Doch wo der Wille stark ist, da gibt es auch einen Weg, und den hatten beide Frauen gefunden.
Aber die Oberin hatte auch etwas Bestimmtes erwähnt. Es gab nicht nur die Schuld, es gab auch die Sühne oder die Buße. Und die würde sie leisten müssen, daran ging kein Weg vorbei.
Clarissa war auch bereit dazu. Sie wollte büßen. Sie hatte Menschenleben vernichtet, jetzt musste sie welche retten, und dafür würde sie jeden Weg gehen.
Es wurde kälter.
Ein Schauer rann über Clarissas Körper. Selbst in der Tracht fror sie, denn diese Kälte war nicht normal und konnte auch nicht in Graden gemessen werden.

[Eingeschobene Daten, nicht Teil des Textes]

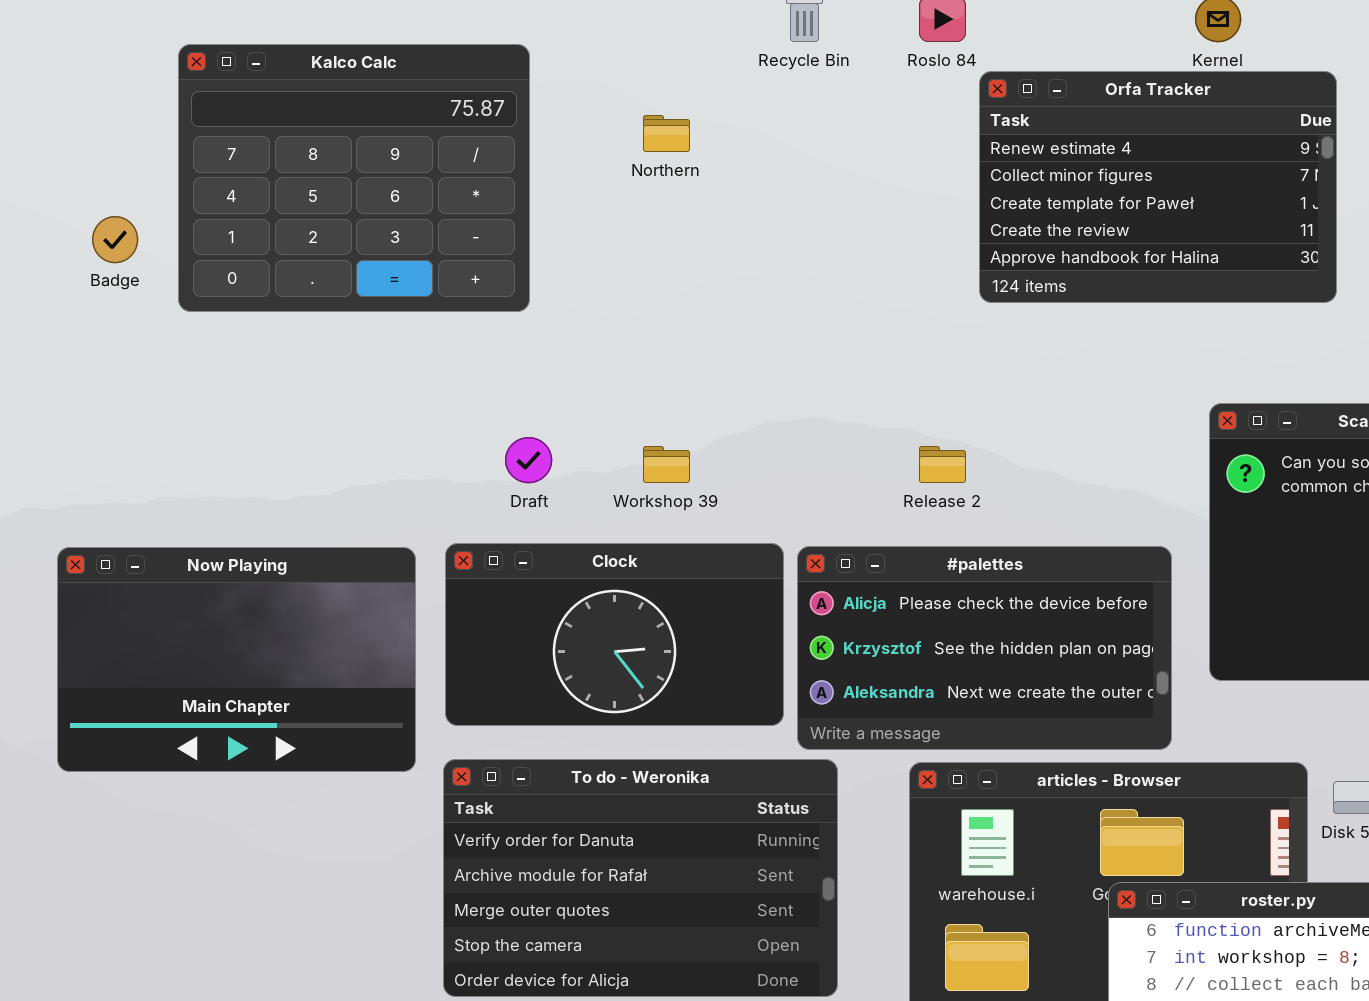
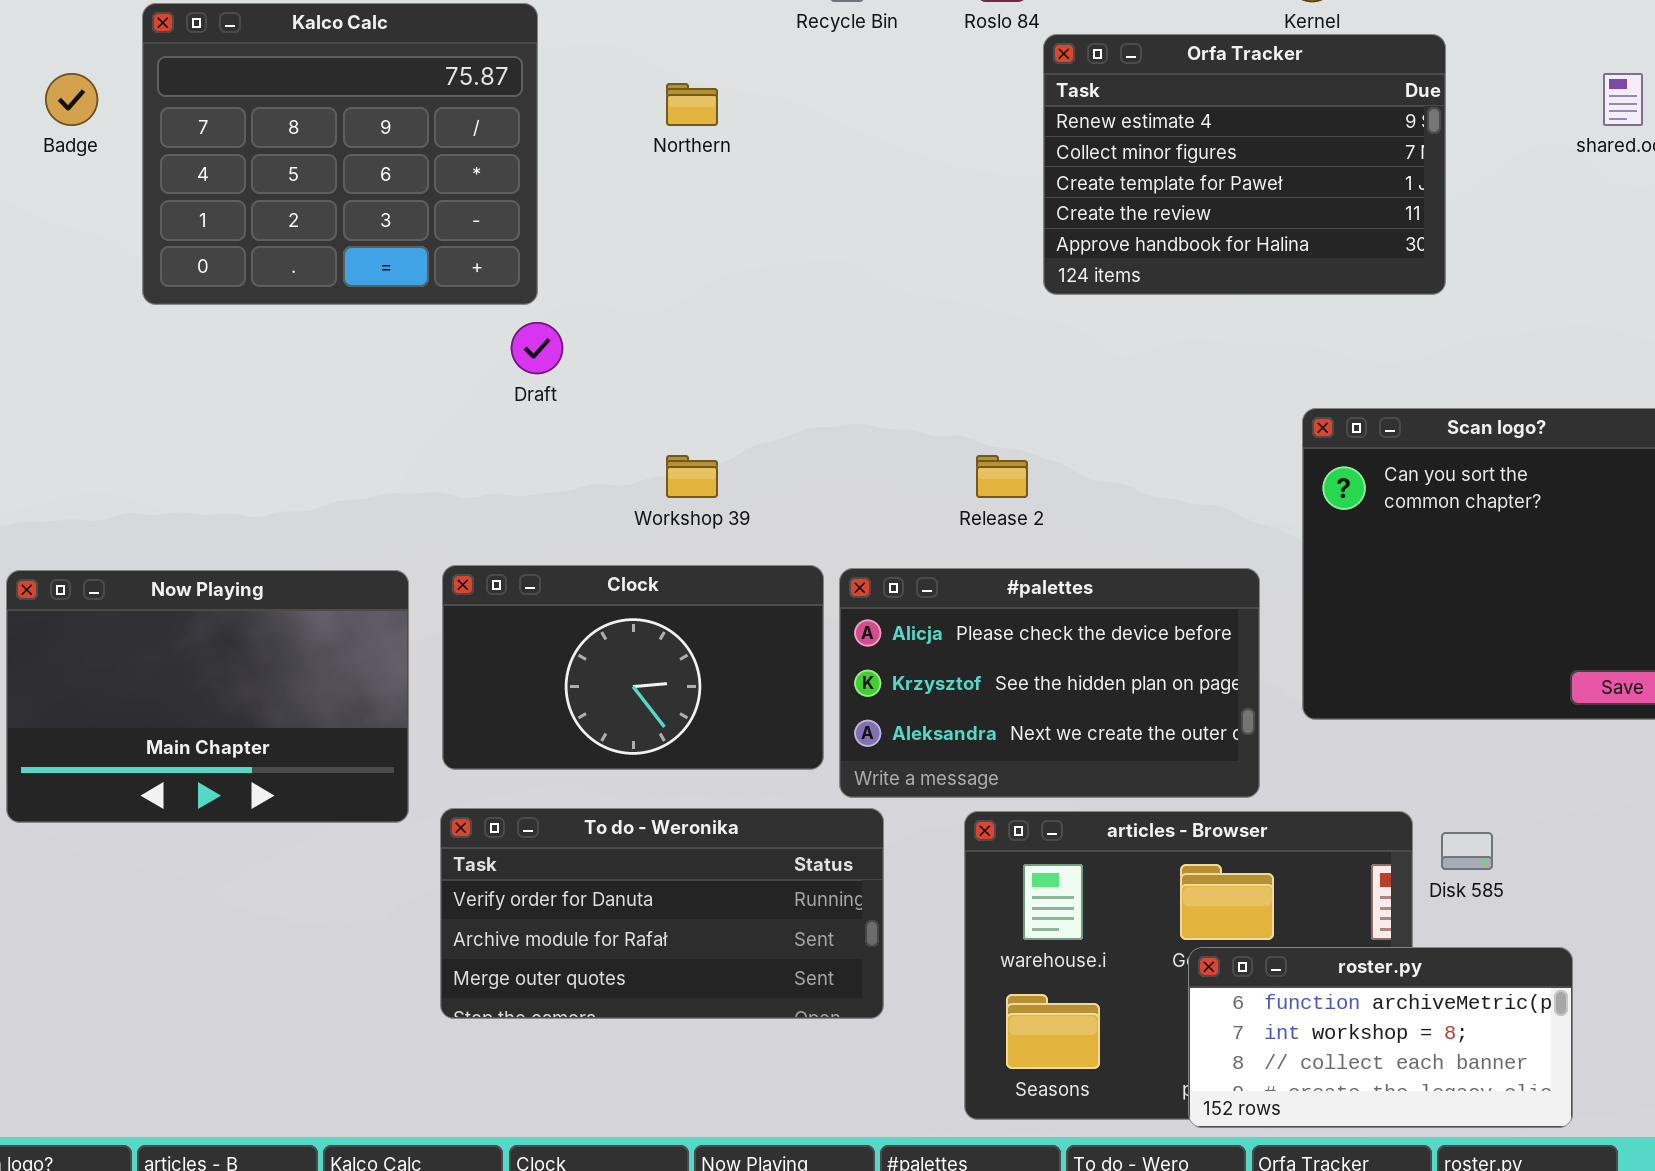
Badge: [92,216,138,263] -> [45,73,98,126], moved
Draft: [505,437,552,483] -> [511,322,563,374], moved
To do - Weronika: [443,759,838,997] -> [440,808,884,1019], resized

Es war die andere Kälte. Eine Kälte, die bestimmte Wesen mitbrachten, deren Heimat nicht die Welt der Menschen war. Clarissa tat nichts dagegen. Sie hätte sich gern versteckt, doch es gab keinen Ort, an dem man sie nicht gefunden hätte. Deshalb spielte es keine Rolle, ob sie nun im Zimmer blieb oder nicht.
Clarissa zog die Arme an. Sie nahm die Haltung eines Embryos im Mutterleib ein. Ihre Augen standen noch immer weit offen, ihr Atem ging schwer, und wenig später erlebte sie den ersten Angriff der Wesen, die ihr so unerklärlich waren, die sie weder fassen noch greifen oder festhalten konnte, die aber trotzdem bei ihr waren und sie quälten.
Die ersten Stimmen erwischten sie. Es waren mehr Laute, sehr hoch, schrill und anders.
Clarissa war trotzdem in der Lage, einen Unterschied zu machen.
Hörten sich die schrillen Laute positiv oder negativ an?
Nein, es waren negative. Wie ein elektronisches Fluchen, eine Folter im Kopf und in den Ohren, der sie nicht entgehen konnte, obwohl sie sich die Ohren zuhielt.
»Du hast es getan!«
»Du trägst die Schuld!«
»Du hast deine Sühne nicht vollbracht!«
»Wir wollen aber Ruhe haben!«
»Hilf uns! Du hast uns schon einmal geholfen! Jetzt ist es noch wichtiger…«
Clarissa hörte die Worte nicht. Aber sie waren in ihrem Kopf und sie verstand den Sinn. Sie wusste nie, wie lange die Qual anhielt.
Das konnten ein paar Minuten sein, aber auch über Stunden gehen.
In dieser Nacht allerdings stand das Glück auf ihrer Seite. Ob es daran lag, dass die Zimmertür geöffnet wurde, wusste sie nicht, aber die Botschaften hörten schlagartig auf.
Dafür vernahm Clarissa die Stimme der Oberin.
»Bist du schon eingeschlafen?«
Sie gab keine Antwort. Clarissa musste erst mit ihrer neuen Situation zurechtkommen. Sie lag wieder in einer normalen Umgebung.
Es gab keine Stimmen mehr, die sie quälten. Sie brauchte auch nicht mehr länger in der Fötushaltung zu bleiben und konnte die Beine wieder ausstrecken, was sie auch tat.
Ihr Gehör war sehr empfindlich geworden. Deshalb vernahm sie auch die Schritte, die sich ihrem Bett näherten, und merkte dann, wie sich jemand auf die Matratze setzte.
Eine Hand legte sich auf ihre Schulter, und Clarissa drehte sich auf den Rücken.
Das Gesicht der Oberin schaute auf sie nieder. Angela lächelte sie an. »Es ist alles gut«, flüsterte sie.
»Meinst du?«
»Ja, ich spüre es. Sie sind doch weg – oder?«
Clarissa bewegte nach dieser Frage ihre Augen. Nirgendwo im Raum war etwas Feindliches zu sehen. Jetzt erkannte sie, dass die Oberin ein Windlicht mitgebracht hatte. Es stand auf dem Boden.